La Noël de bébé Victor

 

 

 

 

 

par

 

 

 

 

 

Charles BUET

 

 

 

 

 

 

 

 

 

 

À sa mère.

 

 

À peine si tu te souviens, cher petit enfant, de la Noël dernière ! Tu étais si petit encore, si petit !... Ce fut la première fête de tes yeux, de ton sourire, de ton cœur, qui battaient bien fort lorsqu’on te conta l’histoire de Jésus né sur la paille, dans une crèche, entre l’âne et le bœuf qui le réchauffaient de leur souffle.

Et tu disais, de ta voix douce, que Jésus devait avoir bien froid, n’ayant ni langes de laine comme ceux de ton frérot, ni grand feu pétillant dans la cheminée.

Quelle joie ce fut lorsqu’on te montra l’arbre de Noël ! un sapin chargé de bougies roses, blanches, bleues, avec mille brimborions suspendus à ses branches ! Tu voulais un sabre, une trompette, un tambour, un polichinelle, un cheval, une tortue !

Et quoi encore ? Beaucoup de joujoux, afin d’en distribuer aux petits garçons qui n’ont pas de maman pour leur en acheter, ou dont les papas ne sont pas riches.

Il y avait le sabre, attaché au sapin par une courroie bien vernie. Le cuivre du tambour luisait à la lumière ; la trompette et ses floches de laine rouge brillaient dans le feuillage ; le cheval caracolait, et le polichinelle écartait bras et jambes d’un air piteux ; enfin la tortue remuait la tête et les pattes sous sa carapace de carton peint.

Et quels rires, mon mignon ! quels rires éclatants, sonores, vibrants, divine musique si réjouissante à l’oreille de tous ceux qui vous aiment, trésors de la famille, petits anges du foyer, que sanctifie votre innocence, et dont votre franche gaieté fait un coin du paradis dans cet enfer de la vie ardente et passionnée, lutte d’hier, lutte d’aujourd’hui et lutte de demain !

Cette année, il n’y aura pas à la maison d’arbre de Noël.

De tes deux frères, l’un est trop petit pour y prendre plaisir, et l’autre ne veut pas se réjouir sans toi. Puis il y a cette année, sur la terre, encore plus de pauvres du bon Dieu qu’il n’y en avait auparavant.

La neige a blanchi les campagnes ; beaucoup, beaucoup de petits enfants ont faim et froid. « Il vaut mieux, a dit l’aîné, qui aura bientôt l’âge de raison, donner un peu de bois, un peu de pain à ceux qui souffrent, et n’acheter de joujoux que ce qu’il en faut pour qu’on s’amuse un peu quand on a bien travaillé. »

Ainsi ferons-nous.

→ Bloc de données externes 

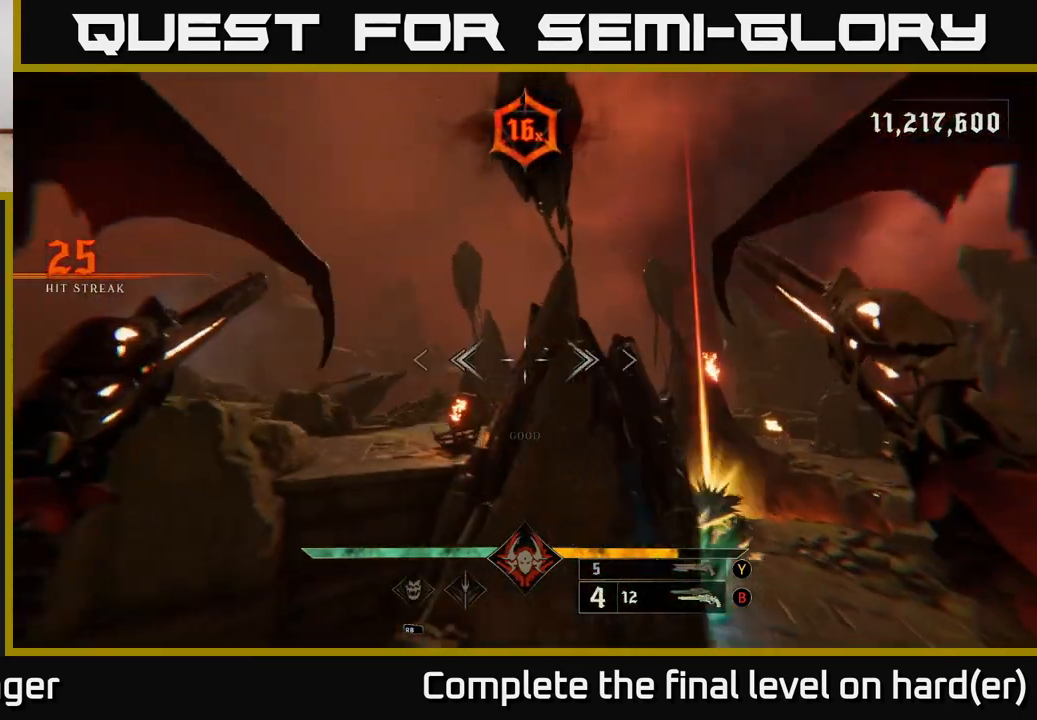
{"buttons": [], "left_stick": "up-left", "right_stick": "center", "events": [[167, "left_stick", "up-left"], [283, "right_stick", "center"], [317, "A", "down"], [450, "A", "up"]]}
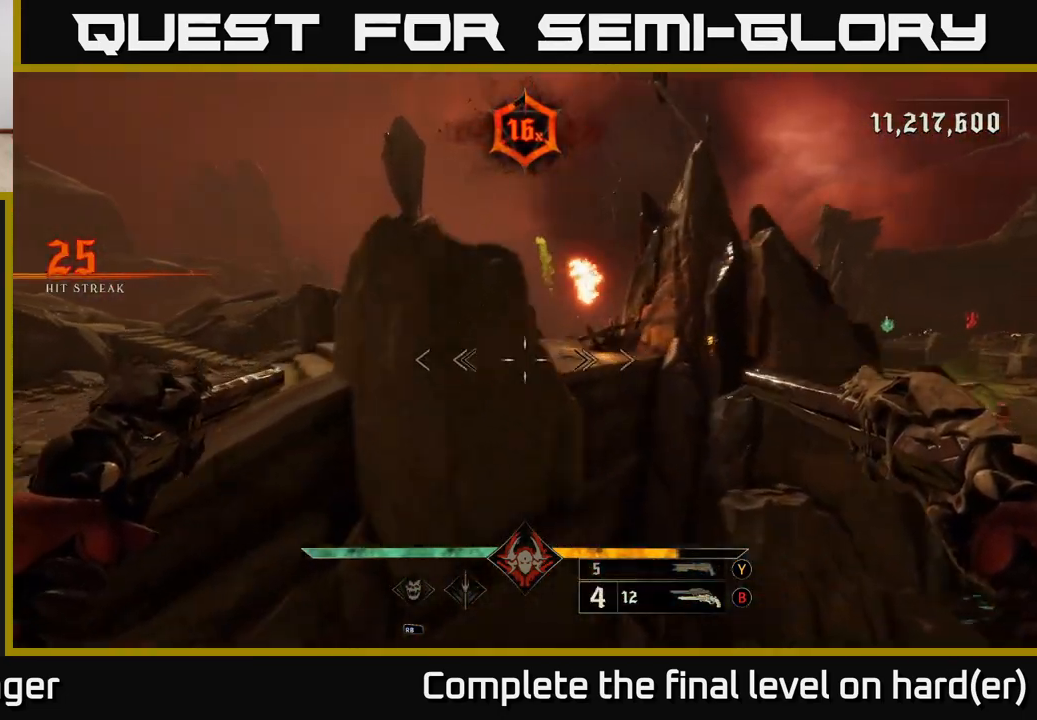
{"buttons": ["A"], "left_stick": "left", "right_stick": "center", "events": [[250, "left_stick", "center"], [300, "left_stick", "down"], [400, "A", "down"], [433, "left_stick", "left"]]}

L’âtre ne sera pas éclairé des flammes crépitantes de la bûche de Noël, et vous ne mettrez pas vos souliers en ligne de bataille devant les cendres, pour que Jésus vous apporte les belles choses que vous souhaitez.

Vous demanderez à Jésus de donner davantage aux malheureux, d’envoyer moins de neige et d’inspirer aux hommes beaucoup de charité ; et vous ferez, chéris, le sacrifice de votre plaisir avec l’espérance d’une fête plus belle l’an prochain.

Et l’an prochain, tu ne seras pas loin de nous, bébé Victor, s’il plaît à Dieu. Nous aurons ton sourire et tes baisers. Tu seras un grand beau garçon bien sage, étourdi, si tu veux, sans excès. Tu chanteras, tu joueras près de nous, et tu nous parleras de ceux qui t’ont gardé, pour la joie de leur cœur, parce qu’ils revivent en toi.

Car la maison est bien déserte depuis que tu l’as quittée. On te cherche partout, on ne te trouve nulle part.

Ton portrait a, chaque matin, notre premier regard, et le dernier chaque soir. On l’efface peu à peu en le couvrant des doux baisers qu’on ne met plus à ton front d’innocent. Petit frère même te connaît et tend ses mains vers toi, et sa tendresse te salue.

Tout est plein de ton souvenir. C’est ici que tu dormais, le sourire sur la bouche, l’image des anges à ton chevet : nous venions contempler tes joues roses sur l’oreiller et nous pencher sur ta couchette, enviant ton calme repos, que nous autres n’auront plus, et que tu perdras trop tôt, à ton tour, en avançant dans la vie.

C’est là que maman t’enseignait la prière que tu disais sur ses genoux, les mains jointes ; cette prière qui monte droit au ciel, que rien n’arrête en chemin, et qui arrive à Marie vierge mère, toute parfumée de candeur, de foi naïve et d’amour vrai.

Ici encore tu menais grand tapage, avec tes armées de soldats de plomb, tes chevaux invalides, et ces poupées qui avaient été jolies ; mais tu ne les aimais que cassées, vieilles et sans couleurs. Voici le livre dont tu feuilletais les pages : le portrait de l’ingénieux chevalier don Quichotte, les chevaliers cuirassés, les fées, Pierrot, et le reste. Voici la lanterne magique, où l’on voit les mirifiques aventures de Riquet à la houppe.

 

Eh bien ! quoique tu ne saches pas lire, mon doux Victor, on m’a chargé de t’écrire cette lettre, qu’on t’expliquera longuement, qui fera couler des larmes et naître des sourires.

Ce sera ta Noël, et je la dédie à toi d’abord, et ensuite à tous les petits enfants qui sont éloignés de leur mère.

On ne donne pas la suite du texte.